In the past few years, we are starting to see a combination of action with a lot of CG and special effects.  Back in the early 200o’s, the implementation of such scenes were good but not great.  But with more and more HK martial arts film finding a way to combine action and CG elements and the action scenes looking more realistic than fake, 2012-2013 has been a very good year with martial arts action films.

With Andrew Lau’s “The Guillotines”, I have been a fan of Lau’s films since working on “As Tears Go By” as a cinematographer to my first film discovering his directorial work with “Young and Dangerous” back in ’96.

And if anything, Lau has shown me how he can be a talented filmmaker with “Infernal Affairs”, “Sausalito” to action films such as “The Duel”, “A Man Called Hero”, “The Legend of Speed” and “The Storm Riders”.

If there is one filmmaker that I respected for his action films, Andrew Lau has been one of my favorite Hong Kong directors.

So, here we are in 2013 and I’m reviewing his 2012 film “The Guillotines”.  While, I’m not a person who loves to see a lot of CG with martial arts films, the use of the guillotine in this manner was quite intriguing.  But as there was a lot of fire, sparks and flying guillotines, fortunately the setting and atmosphere went well with the film.

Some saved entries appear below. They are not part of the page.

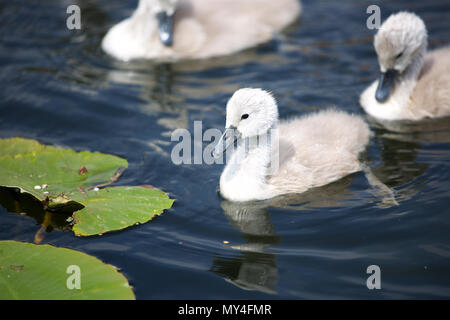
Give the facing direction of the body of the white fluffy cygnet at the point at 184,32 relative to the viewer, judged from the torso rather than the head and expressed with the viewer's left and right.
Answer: facing to the left of the viewer

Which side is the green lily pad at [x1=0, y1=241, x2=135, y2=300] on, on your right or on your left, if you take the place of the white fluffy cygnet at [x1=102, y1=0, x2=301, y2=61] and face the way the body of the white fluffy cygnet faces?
on your left

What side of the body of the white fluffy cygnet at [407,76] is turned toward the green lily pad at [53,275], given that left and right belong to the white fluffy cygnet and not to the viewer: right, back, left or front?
front

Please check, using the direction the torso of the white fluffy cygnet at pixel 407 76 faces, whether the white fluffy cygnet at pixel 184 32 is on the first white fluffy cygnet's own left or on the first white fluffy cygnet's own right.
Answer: on the first white fluffy cygnet's own right

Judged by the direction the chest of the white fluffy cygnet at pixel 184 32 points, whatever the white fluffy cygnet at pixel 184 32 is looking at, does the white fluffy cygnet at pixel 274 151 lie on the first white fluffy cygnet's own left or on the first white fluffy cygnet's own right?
on the first white fluffy cygnet's own left

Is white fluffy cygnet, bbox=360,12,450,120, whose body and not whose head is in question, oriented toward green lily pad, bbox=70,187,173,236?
yes

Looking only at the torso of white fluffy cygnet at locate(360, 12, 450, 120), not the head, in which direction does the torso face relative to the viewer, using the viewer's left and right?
facing the viewer and to the left of the viewer

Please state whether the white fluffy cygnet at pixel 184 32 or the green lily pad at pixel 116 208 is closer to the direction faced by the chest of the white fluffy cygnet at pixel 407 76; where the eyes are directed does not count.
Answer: the green lily pad

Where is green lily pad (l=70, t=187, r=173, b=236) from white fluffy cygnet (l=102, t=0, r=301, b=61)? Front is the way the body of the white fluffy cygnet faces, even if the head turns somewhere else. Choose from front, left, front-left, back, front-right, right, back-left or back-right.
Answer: left

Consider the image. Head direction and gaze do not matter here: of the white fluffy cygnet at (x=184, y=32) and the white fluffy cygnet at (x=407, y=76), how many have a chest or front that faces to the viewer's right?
0

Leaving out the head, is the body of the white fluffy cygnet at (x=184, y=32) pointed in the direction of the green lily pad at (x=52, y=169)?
no
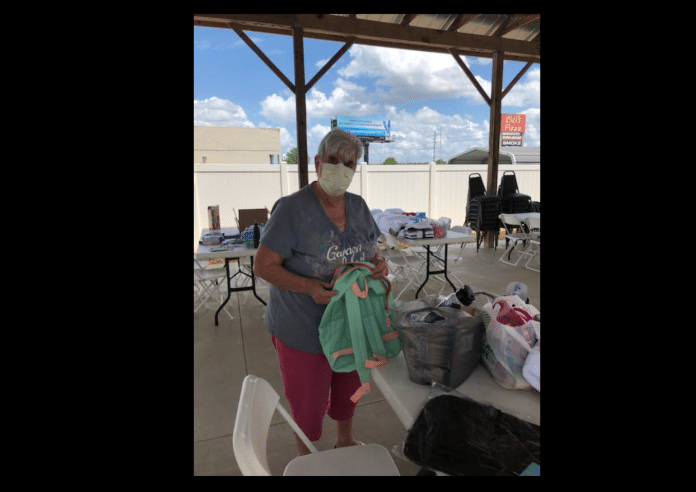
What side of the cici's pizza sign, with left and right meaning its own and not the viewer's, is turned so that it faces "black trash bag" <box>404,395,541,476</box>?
front

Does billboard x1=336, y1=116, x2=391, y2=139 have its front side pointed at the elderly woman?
yes

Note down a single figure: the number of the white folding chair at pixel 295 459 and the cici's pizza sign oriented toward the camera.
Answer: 1

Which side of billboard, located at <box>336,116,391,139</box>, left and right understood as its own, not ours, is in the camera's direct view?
front

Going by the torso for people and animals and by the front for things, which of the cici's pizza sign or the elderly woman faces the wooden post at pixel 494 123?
the cici's pizza sign

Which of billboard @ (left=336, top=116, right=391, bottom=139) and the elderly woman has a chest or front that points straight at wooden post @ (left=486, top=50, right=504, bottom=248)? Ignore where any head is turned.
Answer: the billboard

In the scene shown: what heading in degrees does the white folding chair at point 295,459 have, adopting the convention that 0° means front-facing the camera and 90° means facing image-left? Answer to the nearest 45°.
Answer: approximately 270°

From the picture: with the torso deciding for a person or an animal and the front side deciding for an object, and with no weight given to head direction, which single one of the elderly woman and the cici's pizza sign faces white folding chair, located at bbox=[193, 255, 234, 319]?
the cici's pizza sign

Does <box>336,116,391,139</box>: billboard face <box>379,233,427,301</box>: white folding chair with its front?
yes

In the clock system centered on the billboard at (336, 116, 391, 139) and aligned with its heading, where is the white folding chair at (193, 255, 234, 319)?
The white folding chair is roughly at 12 o'clock from the billboard.

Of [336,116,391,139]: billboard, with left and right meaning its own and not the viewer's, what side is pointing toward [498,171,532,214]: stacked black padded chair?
front

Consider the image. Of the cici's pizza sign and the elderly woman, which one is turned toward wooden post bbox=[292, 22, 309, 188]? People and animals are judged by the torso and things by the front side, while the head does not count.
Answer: the cici's pizza sign
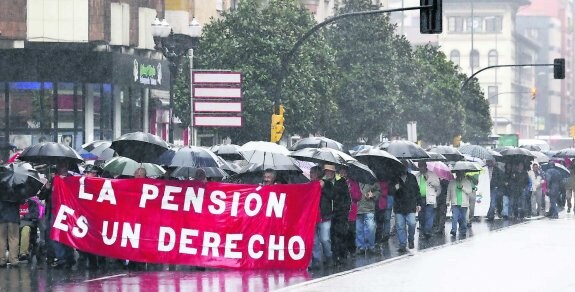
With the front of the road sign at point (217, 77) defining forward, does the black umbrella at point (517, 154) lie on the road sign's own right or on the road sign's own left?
on the road sign's own left

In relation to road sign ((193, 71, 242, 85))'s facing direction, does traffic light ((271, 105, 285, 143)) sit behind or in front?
behind

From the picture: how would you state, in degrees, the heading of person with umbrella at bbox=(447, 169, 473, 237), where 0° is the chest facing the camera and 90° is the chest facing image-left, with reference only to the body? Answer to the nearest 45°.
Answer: approximately 0°

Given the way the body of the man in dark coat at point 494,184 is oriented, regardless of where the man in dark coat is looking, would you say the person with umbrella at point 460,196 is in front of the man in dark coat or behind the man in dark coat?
in front
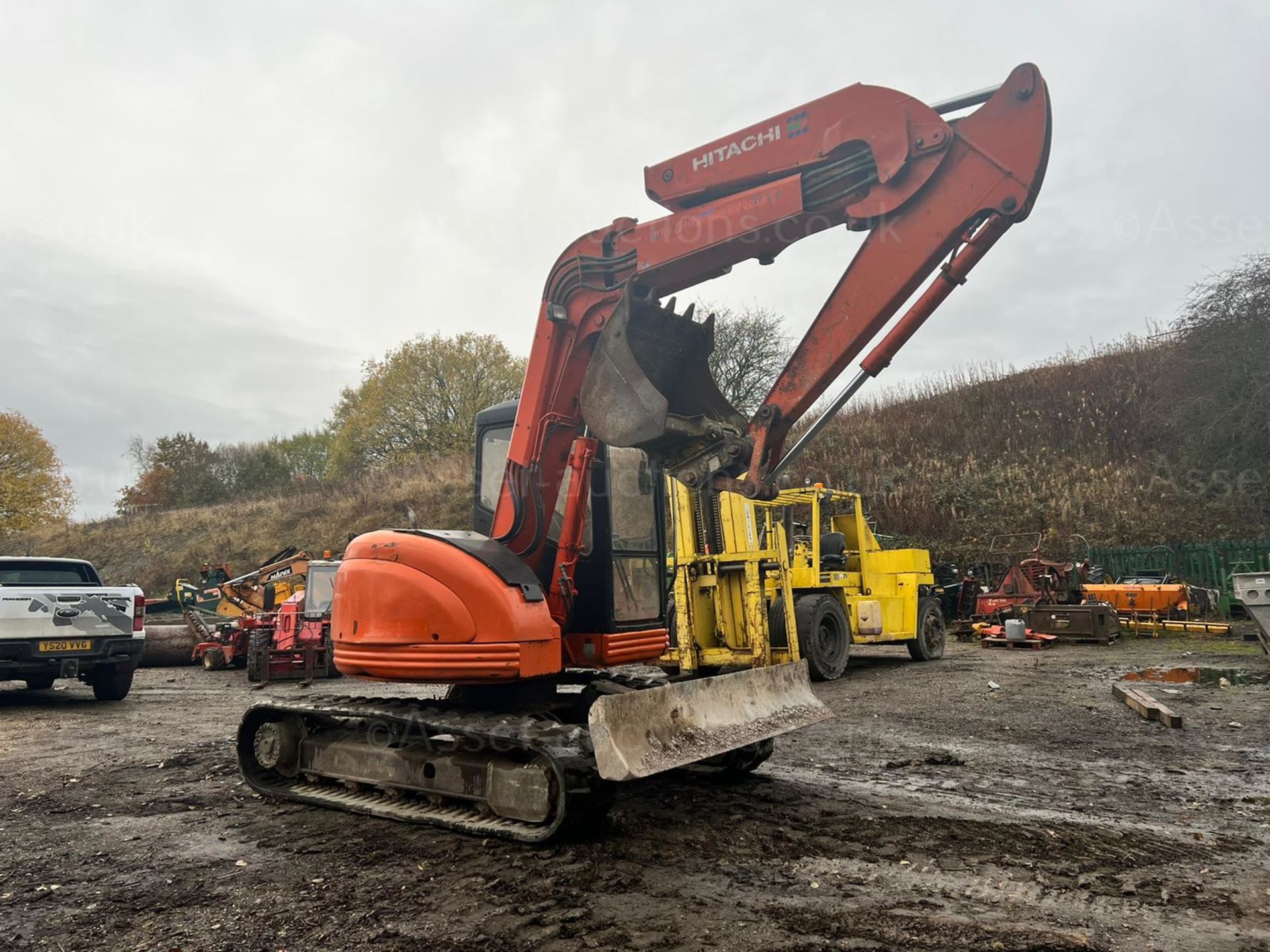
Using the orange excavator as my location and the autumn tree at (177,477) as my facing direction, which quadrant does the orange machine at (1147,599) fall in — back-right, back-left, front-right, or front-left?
front-right

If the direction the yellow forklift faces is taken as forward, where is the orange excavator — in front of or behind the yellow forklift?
in front

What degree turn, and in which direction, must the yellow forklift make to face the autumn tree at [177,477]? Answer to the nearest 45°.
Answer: approximately 90° to its right

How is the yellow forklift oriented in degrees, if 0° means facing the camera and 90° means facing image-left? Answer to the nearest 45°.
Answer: approximately 45°

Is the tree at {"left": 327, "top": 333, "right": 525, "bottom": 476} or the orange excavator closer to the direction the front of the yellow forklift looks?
the orange excavator

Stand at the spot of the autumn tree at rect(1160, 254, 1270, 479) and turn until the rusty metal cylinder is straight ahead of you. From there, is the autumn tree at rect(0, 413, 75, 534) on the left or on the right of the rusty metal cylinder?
right
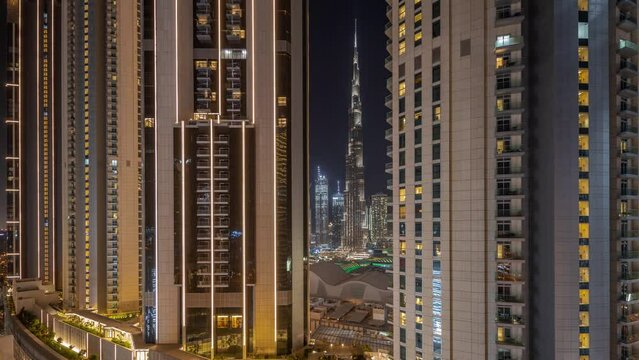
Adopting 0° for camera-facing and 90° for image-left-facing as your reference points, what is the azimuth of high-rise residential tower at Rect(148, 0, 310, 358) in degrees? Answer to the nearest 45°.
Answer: approximately 0°

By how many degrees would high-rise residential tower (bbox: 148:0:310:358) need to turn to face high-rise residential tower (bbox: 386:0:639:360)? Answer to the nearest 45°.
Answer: approximately 45° to its left
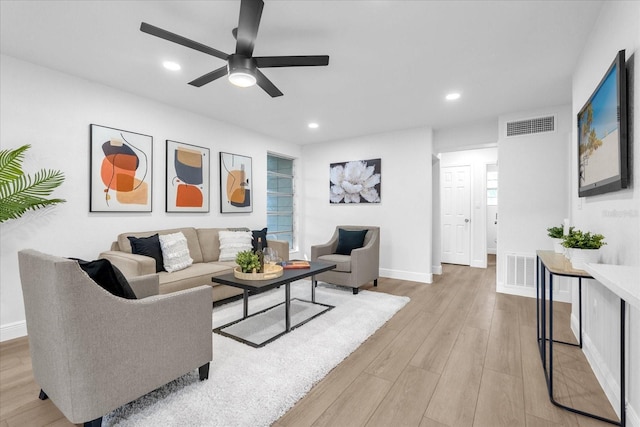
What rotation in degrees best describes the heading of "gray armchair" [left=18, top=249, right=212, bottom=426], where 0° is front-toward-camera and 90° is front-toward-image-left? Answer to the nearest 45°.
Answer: approximately 225°

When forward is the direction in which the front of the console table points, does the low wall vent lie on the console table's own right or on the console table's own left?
on the console table's own right

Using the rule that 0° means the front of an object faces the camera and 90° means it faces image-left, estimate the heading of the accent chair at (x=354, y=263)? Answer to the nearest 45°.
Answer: approximately 45°

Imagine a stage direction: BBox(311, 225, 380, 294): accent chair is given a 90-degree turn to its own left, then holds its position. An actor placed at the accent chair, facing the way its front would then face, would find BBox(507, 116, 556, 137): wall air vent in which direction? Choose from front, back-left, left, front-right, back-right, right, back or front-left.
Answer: front-left

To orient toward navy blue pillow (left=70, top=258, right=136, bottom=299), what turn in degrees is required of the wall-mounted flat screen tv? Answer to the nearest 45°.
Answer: approximately 45° to its left

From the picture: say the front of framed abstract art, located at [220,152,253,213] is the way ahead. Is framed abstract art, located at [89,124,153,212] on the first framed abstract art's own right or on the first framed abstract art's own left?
on the first framed abstract art's own right

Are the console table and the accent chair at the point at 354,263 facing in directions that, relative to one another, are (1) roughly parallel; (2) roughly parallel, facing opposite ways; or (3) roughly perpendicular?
roughly perpendicular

While set during the Qing Dynasty, the production design courtesy of Kenneth Mak (“Fearless”, “Ip Man” films) was very well-done with how elaborate the sets were in trying to capture various villages, the way these sets look and are so beautiful or so beaten up, I was impressed.  And equally fantastic is the costume design work of Dora Ng.  Dora is one of the most sought out costume designers in Hong Kong cinema.

My first film discovering Nora Ng’s work was in “Comrades: Almost a Love Story:” but what she was able to bring to “Purple Storm”, “Tokyo Raiders”, “Skyline Cruisers”,  “Storm Warriors” to name a few, she’s a very creative individual and for “The Guillotines”, it’s one of her most impressive work yet.

So, with giving a nod to set and costume design, let’s talk about the story.

“The Guillotines” is an action-packed film that features tragedy, betrayal but also hope.  A hope for a Golden Age where Manchurians and the Han people can live in peace.

But in a time where people are not treated as equals, how can their be peace?  How can their be equality?

The film begins as a cat and mouse game as the assassination squad known as The Guillotines pursue a man named Wolf and his Shepherd group.  The Guillotines are uneducated and was raised at a young age to be killers. They see themselves as brothers (Musen is actually a female) and believe they are fighting for their Emperor.  They have nothing else but their pride of being well-trained killers.

Wolf on the other hand is an interesting portrayal.  Not only is he a trained fighter but from his appearance to how he is treated by the poor villagers almost as a messiah being called “Great Father” and the fact that he has prophesied his own death as way to create piece, it’s an interesting plotline to see in a Hong Kong martial arts film.

Sure, there is no mention of Christianity but the fact that the character cares and cries for the innocent people, to being seen as a leader and inspiration for those who have no home.  It’s rather interesting, because I have never seen anything like it in a martial arts film nor a Hong Kong/Chinese film in general.

The film does offer a pretty solid young cast with the well-known Shawn Yue as the secretive Haidu.  Young Ethan Juan (Jing-Tian Ruan) is known for his work in TV dramas and China pop star Yuchun Li has a more emotional dramatic role as the female Guillotine warrior, Musen.

For an Andrew Lau film, the film did meet my expectations when it came to action and the overall look of the film was impressive.  While I felt his past action films were much more entertaining storywise, I will say that the creativity when it came to the use of weaponry was well-done for this film.  But as mentioned earlier, it all comes down to the viewer and what they prefer in an action-film.  I prefer deep stories to go along with the action, so I like the balance.

While the film does promote hope for peace, in order to obtain a peace, many have to die and this is a film that is not for the weak-hearted.  People die in the most horrendous of ways and you will also see many people beheaded.

As for the Blu-ray release, “The Guillotines” does look amazing on Blu-ray, its lossless soundtrack is quite active and immersive. And you get a few special features included as well.

Overall, “The Guillotines” is an action-packed that is filled with tragedy, sadness but also hope.  One of the more impressive films that combines CG and action, but also a film that looks impressive thanks to its set and costume design.  If you are familiar with Andrew Lau’s action films, “The Guillotines” is an exciting action film worth watching.